• _TASK DIRECTIONS_
Below are the records; locate each line with the word "farklı" and copy it.

• _DATA EXTRACT_

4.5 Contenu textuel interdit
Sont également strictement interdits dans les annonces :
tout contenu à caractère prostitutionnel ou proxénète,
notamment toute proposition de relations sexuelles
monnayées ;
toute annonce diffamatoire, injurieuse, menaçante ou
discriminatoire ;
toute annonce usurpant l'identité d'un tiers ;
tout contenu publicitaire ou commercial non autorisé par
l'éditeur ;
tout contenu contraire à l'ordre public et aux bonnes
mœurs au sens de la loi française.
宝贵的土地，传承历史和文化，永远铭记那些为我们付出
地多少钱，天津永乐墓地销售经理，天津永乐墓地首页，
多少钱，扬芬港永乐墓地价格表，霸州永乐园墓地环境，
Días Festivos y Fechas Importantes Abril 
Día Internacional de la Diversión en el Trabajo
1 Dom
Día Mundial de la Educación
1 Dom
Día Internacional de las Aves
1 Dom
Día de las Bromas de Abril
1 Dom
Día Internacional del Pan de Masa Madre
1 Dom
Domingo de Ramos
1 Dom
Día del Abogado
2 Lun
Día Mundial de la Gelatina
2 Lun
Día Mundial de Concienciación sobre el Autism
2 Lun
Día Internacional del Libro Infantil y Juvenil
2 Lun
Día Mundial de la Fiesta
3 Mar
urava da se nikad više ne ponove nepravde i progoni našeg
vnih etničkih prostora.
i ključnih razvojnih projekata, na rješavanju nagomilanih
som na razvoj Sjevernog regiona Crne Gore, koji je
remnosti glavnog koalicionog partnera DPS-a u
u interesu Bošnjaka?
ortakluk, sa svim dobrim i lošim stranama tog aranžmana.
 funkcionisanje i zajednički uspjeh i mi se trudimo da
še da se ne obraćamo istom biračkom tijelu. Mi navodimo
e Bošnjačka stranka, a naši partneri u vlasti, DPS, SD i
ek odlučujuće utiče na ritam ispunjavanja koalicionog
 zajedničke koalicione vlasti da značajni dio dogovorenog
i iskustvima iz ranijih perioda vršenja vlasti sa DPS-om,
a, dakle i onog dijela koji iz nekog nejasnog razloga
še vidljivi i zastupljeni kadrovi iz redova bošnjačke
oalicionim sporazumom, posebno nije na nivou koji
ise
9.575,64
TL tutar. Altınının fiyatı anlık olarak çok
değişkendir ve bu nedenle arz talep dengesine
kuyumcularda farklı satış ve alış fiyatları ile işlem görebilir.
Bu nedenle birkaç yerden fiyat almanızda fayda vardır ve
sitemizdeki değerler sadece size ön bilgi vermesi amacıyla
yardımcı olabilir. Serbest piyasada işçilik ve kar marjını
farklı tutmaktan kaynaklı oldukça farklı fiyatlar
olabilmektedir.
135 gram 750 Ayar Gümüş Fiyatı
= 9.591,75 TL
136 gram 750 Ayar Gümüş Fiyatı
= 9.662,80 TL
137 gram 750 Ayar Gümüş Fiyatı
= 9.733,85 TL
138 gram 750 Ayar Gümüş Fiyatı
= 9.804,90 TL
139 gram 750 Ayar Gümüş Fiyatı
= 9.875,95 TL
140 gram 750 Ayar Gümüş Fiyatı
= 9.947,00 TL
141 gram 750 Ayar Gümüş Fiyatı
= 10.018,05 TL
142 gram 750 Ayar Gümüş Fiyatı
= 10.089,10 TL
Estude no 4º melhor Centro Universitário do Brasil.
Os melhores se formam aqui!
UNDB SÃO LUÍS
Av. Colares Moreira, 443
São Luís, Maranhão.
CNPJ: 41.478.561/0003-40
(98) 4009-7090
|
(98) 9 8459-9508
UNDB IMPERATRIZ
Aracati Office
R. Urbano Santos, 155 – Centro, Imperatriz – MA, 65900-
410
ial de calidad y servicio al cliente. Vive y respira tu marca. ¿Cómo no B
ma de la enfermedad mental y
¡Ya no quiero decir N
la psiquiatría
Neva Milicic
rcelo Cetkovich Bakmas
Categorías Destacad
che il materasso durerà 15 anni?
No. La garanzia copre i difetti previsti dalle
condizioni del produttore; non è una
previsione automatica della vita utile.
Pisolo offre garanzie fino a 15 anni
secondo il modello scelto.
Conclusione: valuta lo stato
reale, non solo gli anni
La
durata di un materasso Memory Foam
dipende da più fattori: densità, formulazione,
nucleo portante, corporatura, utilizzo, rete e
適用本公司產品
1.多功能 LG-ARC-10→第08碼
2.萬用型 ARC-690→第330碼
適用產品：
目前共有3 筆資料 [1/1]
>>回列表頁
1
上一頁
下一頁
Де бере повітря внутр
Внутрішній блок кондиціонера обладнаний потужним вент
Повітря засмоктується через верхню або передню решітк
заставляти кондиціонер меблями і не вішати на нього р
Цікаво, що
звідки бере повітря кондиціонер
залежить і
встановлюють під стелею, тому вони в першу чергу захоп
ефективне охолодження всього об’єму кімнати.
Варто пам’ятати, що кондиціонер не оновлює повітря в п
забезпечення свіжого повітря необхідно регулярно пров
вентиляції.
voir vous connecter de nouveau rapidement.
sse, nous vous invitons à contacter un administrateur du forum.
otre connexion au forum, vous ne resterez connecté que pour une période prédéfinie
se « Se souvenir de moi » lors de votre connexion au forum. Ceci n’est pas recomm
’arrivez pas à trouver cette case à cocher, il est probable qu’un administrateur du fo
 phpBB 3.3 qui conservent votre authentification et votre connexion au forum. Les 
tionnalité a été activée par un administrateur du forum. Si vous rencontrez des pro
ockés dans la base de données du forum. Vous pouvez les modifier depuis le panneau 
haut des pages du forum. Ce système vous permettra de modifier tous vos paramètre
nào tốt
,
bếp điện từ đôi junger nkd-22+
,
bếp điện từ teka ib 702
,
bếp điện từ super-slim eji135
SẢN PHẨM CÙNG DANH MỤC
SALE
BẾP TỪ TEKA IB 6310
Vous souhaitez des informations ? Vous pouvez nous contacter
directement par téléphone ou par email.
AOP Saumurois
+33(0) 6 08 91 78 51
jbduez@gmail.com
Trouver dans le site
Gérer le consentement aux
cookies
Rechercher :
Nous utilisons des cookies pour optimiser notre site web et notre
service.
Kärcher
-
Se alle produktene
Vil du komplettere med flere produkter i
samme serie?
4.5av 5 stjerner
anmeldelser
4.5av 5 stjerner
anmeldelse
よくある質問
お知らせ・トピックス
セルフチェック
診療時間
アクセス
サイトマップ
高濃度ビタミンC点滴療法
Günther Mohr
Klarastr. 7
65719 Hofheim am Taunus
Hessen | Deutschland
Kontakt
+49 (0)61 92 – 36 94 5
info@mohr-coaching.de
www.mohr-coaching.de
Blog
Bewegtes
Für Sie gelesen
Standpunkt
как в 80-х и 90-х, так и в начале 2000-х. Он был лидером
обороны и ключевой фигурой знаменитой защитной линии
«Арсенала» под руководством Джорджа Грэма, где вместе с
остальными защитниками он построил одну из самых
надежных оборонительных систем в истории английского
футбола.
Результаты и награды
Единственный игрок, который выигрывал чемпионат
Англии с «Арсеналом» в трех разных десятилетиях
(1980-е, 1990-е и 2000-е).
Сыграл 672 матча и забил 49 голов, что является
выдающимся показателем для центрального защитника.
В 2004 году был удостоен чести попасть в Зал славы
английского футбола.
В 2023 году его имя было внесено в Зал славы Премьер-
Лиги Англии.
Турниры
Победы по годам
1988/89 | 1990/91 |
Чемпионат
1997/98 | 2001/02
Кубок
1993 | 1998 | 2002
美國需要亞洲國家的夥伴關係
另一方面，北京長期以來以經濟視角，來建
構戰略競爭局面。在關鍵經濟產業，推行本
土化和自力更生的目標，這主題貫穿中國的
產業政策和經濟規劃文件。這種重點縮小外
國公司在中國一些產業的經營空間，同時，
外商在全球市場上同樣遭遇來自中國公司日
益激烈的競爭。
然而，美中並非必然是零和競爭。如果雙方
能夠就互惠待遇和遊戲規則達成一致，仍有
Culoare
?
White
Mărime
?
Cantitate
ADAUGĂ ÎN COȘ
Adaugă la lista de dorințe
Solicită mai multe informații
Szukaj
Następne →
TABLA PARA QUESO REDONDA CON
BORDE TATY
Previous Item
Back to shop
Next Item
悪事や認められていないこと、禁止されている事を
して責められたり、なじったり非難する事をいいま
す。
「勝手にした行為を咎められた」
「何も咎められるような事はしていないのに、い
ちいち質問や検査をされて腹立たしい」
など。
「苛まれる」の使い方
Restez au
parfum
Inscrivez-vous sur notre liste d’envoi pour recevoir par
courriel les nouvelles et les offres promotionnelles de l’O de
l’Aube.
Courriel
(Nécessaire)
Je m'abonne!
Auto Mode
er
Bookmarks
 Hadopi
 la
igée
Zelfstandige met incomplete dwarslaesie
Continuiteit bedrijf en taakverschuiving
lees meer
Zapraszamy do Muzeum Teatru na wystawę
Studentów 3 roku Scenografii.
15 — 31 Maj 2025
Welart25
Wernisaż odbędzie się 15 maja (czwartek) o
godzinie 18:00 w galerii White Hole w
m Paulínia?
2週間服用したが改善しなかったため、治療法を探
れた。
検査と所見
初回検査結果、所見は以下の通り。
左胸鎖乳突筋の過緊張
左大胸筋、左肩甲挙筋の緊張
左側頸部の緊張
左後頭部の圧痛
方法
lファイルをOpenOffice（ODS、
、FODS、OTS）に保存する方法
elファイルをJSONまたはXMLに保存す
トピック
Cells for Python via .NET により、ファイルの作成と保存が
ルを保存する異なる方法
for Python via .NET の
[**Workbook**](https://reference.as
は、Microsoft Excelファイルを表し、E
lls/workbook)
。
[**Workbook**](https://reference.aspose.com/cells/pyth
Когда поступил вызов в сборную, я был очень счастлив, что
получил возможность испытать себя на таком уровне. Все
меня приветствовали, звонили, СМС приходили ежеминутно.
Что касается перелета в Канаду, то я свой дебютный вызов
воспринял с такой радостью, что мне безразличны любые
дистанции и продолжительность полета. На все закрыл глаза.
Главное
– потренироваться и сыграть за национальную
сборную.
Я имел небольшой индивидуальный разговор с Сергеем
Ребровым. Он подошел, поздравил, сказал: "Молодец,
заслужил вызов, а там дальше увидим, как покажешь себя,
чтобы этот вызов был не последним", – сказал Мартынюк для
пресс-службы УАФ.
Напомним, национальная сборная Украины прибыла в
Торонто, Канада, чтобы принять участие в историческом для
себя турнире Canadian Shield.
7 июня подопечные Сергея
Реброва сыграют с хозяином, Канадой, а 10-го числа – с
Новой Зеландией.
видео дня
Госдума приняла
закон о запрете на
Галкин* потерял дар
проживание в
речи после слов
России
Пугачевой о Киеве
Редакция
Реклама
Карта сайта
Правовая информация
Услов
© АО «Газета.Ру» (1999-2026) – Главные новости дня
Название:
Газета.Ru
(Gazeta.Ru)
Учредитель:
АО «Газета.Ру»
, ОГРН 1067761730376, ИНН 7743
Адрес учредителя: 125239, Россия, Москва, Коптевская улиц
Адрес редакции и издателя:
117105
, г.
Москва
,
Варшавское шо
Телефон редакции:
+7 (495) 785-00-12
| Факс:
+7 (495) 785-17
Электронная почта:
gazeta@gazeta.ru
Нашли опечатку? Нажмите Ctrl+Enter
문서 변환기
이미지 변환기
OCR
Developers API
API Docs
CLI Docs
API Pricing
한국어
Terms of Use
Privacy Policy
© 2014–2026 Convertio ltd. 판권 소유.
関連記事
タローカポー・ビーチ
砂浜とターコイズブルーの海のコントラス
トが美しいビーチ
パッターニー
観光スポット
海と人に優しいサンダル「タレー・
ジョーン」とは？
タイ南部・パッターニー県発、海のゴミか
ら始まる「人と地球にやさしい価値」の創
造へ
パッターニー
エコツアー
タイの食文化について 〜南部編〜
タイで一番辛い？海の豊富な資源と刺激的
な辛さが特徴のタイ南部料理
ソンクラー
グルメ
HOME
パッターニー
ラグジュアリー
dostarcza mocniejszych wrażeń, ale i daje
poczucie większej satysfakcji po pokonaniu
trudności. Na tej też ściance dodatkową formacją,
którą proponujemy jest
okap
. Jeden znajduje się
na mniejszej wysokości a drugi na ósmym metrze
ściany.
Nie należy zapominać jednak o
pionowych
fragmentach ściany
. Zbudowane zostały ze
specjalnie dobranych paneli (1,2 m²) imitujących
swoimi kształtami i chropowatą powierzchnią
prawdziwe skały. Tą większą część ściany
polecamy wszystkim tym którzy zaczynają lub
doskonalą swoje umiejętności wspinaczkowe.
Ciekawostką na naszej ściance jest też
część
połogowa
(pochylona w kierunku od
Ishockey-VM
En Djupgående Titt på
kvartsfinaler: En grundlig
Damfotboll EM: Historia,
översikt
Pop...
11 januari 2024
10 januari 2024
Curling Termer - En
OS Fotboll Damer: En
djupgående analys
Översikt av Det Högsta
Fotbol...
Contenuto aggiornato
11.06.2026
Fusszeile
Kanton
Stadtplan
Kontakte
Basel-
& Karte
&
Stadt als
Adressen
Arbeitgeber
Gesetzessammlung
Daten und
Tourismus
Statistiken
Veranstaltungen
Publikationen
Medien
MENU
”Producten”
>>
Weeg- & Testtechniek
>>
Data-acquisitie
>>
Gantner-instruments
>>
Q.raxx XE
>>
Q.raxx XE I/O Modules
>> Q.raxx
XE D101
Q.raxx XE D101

• _RESPONSE TO THIS EXERCISE_
kuyumcularda farklı satış ve alış fiyatları ile işlem görebilir.
farklı tutmaktan kaynaklı oldukça farklı fiyatlar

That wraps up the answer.